### GIVEN TEXT

◆ ◆ ◆ ◆

Get the aliases and functions

if [ -f ~/.bashrc ]; then
. ~/.bashrc
fi

User specific environment and startup programs

PATH=$PATH:$HOME/bin:/kafka/kafka_2.12-2.5.0/bin

export PATH

once this file is modified , you can run source .bash_profile to make it active for the current session

kafka cli

  1. kafka-topics

to list all existing topics

kafka-topics.sh –list –zookeeper 192.168.1.115:2181

or

kafka-topics.sh –zookeeper centos7:2181 –list
mynewtopic
mytesttopic

the list command can be given before or after the zookeeper details

to create a new topic

kafka-topics.sh –create –bootstrap-server kbrk1:9092 –replication-factor 3 –partitions 3 –topic javatest
Created topic javatest.

or

kafka-topics.sh –create –zookeeper centos7:2181 –replication-factor 3 –partitions 3 –topic javatest1
Created topic javatest1
.

i have three brokers so i cannot choose the replication factor to be be more than 3 in this case . also note you can either connect to zookeeper or one of the brokers and create the topic

to describe the topic , here is the command

kafka-topics.sh –zookeeper centos7:2181 –topic mynewtopic –describe
Topic: mynewtopic PartitionCount: 3 ReplicationFactor: 3 Configs:
Topic: mynewtopic Partition: 0 Leader: 2 Replicas: 2,4,1 Isr: 2,4,1
Topic: mynewtopic Partition: 1 Leader: 4 Replicas: 4,2,1 Isr: 4,2,1
Topic: mynewtopic Partition: 2 Leader: 1 Replicas: 1,2,4 Isr: 1,2,4

lets try and interpret this , there are 3 brokers – broker id 1,2 and 4.

◆ ◆ ◆ ◆

### STORED DATA
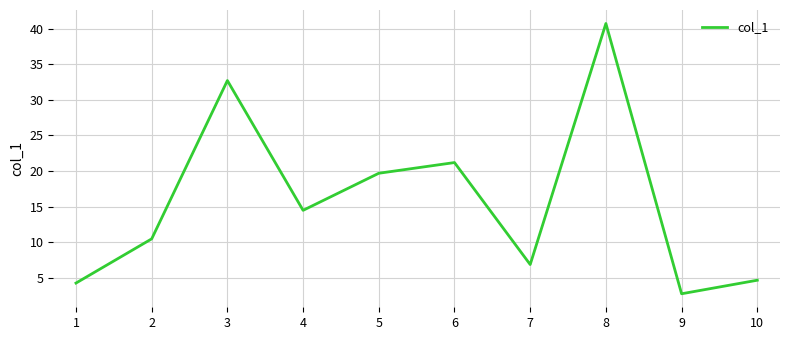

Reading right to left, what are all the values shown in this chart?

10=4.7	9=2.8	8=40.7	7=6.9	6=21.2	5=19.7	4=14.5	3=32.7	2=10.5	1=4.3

◆ ◆ ◆ ◆

### EXERCISE SET
a. From the Kafka command-line notes, write out everything from "kafka-topics.sh –zookeeper centos7:2181 –list" down to "Created topic javatest.".
b. Write the next part of the Kafka command-line notes, starting after their last sentence.

### RESULTS FOR EACH TASK
a.
kafka-topics.sh –zookeeper centos7:2181 –list
mynewtopic
mytesttopic

the list command can be given before or after the zookeeper details

to create a new topic

kafka-topics.sh –create –bootstrap-server kbrk1:9092 –replication-factor 3 –partitions 3 –topic javatest
Created topic javatest.

b.
the partition 0 of mynewtopic has the leader in 2 and the replicas and in sync replicas are in 2 , 4 and 1. Notice 2 the leader is listed first.

partition 1 leader is 4 and partition 2 leader is 1 , so kafka has distributed the partitions across the 3 brokers.

to delete the topic , here is the command

kafka-topics.sh –zookeeper centos7:2181 –topic mynewtopic –delete
Topic mynewtopic is marked for deletion.
Note: This will have no impact if delete.topic.enable is not set to true.

so basically the topic is marked for deletion and will not show up in the list command

2. kafka-console-producer

the next set of commands are deal with producers

to produce messages from the console , type in the command below and it will come back with the “>” prompt …this is where we can manually type in messages

kafka-console-producer.sh –broker-list 192.168.1.105:9092 –topic mytesttopic

>first message

>second

>third

>and on and on  …

use ctrl-c to exit out of the prompt

lets now look at acks before we proceed with the next command. remember tcp syn acks etc , well this is something similar . When the producer writes a message to the broker , we can define if the producer need to receive acknowledgement back from the leader , from every in sync replica or not wait at all for either leader or followers . not waiting for ack would be the fastest , waiting just for the leader would gurantee atleast the leader got it and if producer waits for all the replicas to receive the update , then its going to be the slowest

acks=0,1,-1 -> no wait , wait for leader, wait for all

kafka-console-producer.sh –broker-list 192.168.1.105:9092 –topic mytesttopic –producer-property acks=all

producing to topic that has not been created will create a new topic with that name with the default settings

3.kafka-console-consumer

the previous command was to do with the producer , the new commands are on the receiving or consuming side

publish to a non existing topic

kafka-console-producer.sh –broker-list 192.168.1.105:9092 –topic sjvztopic –producer-property acks=all

test
[2020-07-10 17:41:41,251] WARN [Producer clientId=console-producer] Error while fetching metadata with correlation id 3 : {sjvztopic=LEADER_NOT_AVAILABLE} (org.apache.kafka.clients.NetworkClient)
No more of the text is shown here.